In Hitler’s Munich
In Hitler’s Munich


Michael Brenner, Princeton University Press. £28.00. ISBN 9780 691191034

This book started out with hope and ended with disaster. The main comment that should be made is that unless you know the background the reader can get lost. In fact until you look at the timeline at the end of the book as well as perhaps read the last couple of pages does some of the basic history make sense. However, if you have previously studied the end of the First World War and the changes that took place in Germany between then and the beginning of the Second World War, it all becomes clear.

From the outset this is not a book about Hitler per se, although it traces his rise and that of the Nazi party. However, it does trace the rise of antisemitism, in what had been a multicultural state – Bavaria and specifically the city of Munich. It is an interesting historical account of the revolution that took place in Bavaria in particular Munich immediately after the end of the First World War. It shows how the few Jews who lived there were either communists and nationalists at both extremes of these political movements, and the opposition of a vast majority of Jews who either had absolutely no interest in politics whatsoever – or wanted their section of the community to have a low profile and not get involved.

This is a fascinating story of how with the end of was in sight, all be it an armistice, Bavaria ended up as one of the first to have a new revolutionary government, and one which was initially without bloodshed. However, it was because most of those involved initially were Jewish intellectuals that antisemitic further led to a number of bloody counter revolutions.

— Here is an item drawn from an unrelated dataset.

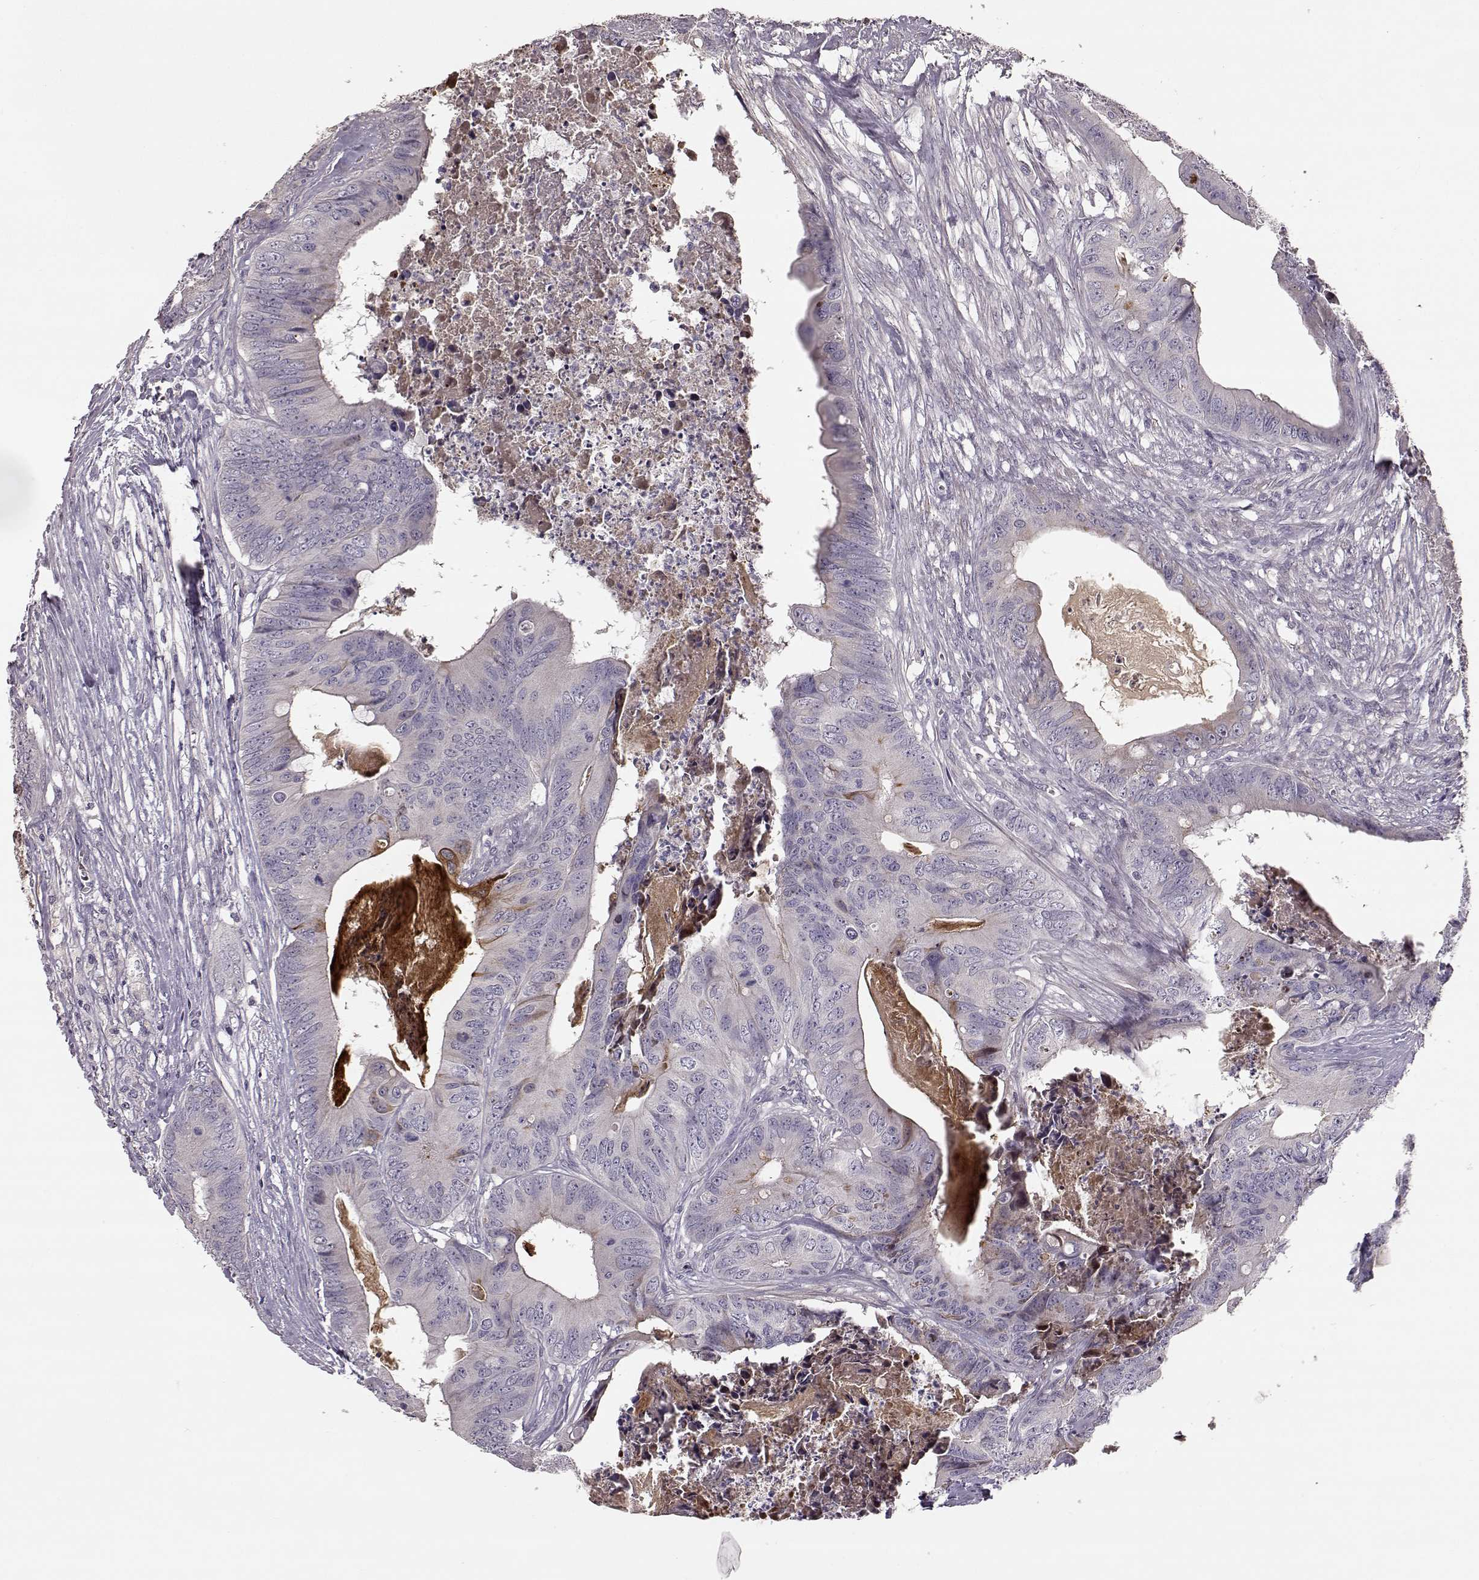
{"staining": {"intensity": "negative", "quantity": "none", "location": "none"}, "tissue": "colorectal cancer", "cell_type": "Tumor cells", "image_type": "cancer", "snomed": [{"axis": "morphology", "description": "Adenocarcinoma, NOS"}, {"axis": "topography", "description": "Colon"}], "caption": "This is an IHC histopathology image of colorectal cancer (adenocarcinoma). There is no positivity in tumor cells.", "gene": "YJEFN3", "patient": {"sex": "male", "age": 84}}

It should be remembered as a background to the events of 1918, not mentioned in the book, that there had been a mutiny by the German High Seas Fleet on 3 November. In the meantime, the German high command had been pursuing an armistice. On the 9 November the head of the German Government, Maximilian, Prince of Baden, known as Max, announced that the Kaiser had resigned all titles. The actual abdication took place at the end of November, but the Armistice could be signed and enacted on 11 November at 11am. (abstracted from https://www.

On 7 November 1918, the King of Bavaria left his residence at the palace, following a march there, a proclamation was made at the Mathaserbrau brewery, however the official proclamation was made a short while later. Kurt Eisner was declared “as minister-president of the new republic, now also designated as the Free State of Bavaria” p.29. Michael Brenner goes on to describe Catholic Bavaria now run by Eisner, the chair of the Independent Social Democrats (USPD). “Hardly anyone overlooked the fact that on the morning of November 8, 1918, a socialist Jewish journalist from Berlin was governing Catholic Bavaria” p.29. The interesting twist was that another Jew assassinated him, although Count Anton von Arco auf Valley was half Jewish himself.

Following on from the short-lived peaceful revolution the book then goes on to show that not only were many Jews not political, they warned that just being Jewish you should have nothing to do with politics or it will be your downfall. Rabbis even went Kurt Eisner to try and persuade him to leave the political arena. From the second chapter onwards, Michael Brenner describes how life for the Jewish community and those who were thought to be Jewish saw freedom and toleration change to the worst sort of antisemitism.

Here, using extensive sources, the author shows how Jews were firstly accused of being not only socialist but probably communists. This charge was laid at the thousands who were fleeing to Germany from revolutionary Russia and the pogroms that were taking place there. At the same time there were many right-wing nationalist Jews who thought that the political parties who advocated returning these Jewish refugees to their country of origin. Why would Jews back those who would be their oppressors? For that answer you need to study this work! There is no simple answer.

What is very clear from this study is that Munich had not only welcomed Jews, it had for decades not imposed the restrictions that most other places imposed on them. It is a sad reflection of human nature that your friends and neighbours with whom you get on very well will suddenly turn into vicious enemies. Could the Jews have done anything to safe themselves? From Michael Brenner’s book it would appear not, as the community was not one, but made up of individuals who all had thoughts of what was best for themselves. It was made up of a multitude of opinions, as most of society is. This book makes sad but interesting and poignant reading, as well as giving a little insight as to why the Nazi party were able to so easily take over a liberal and freedom loving state and later the rest of Germany.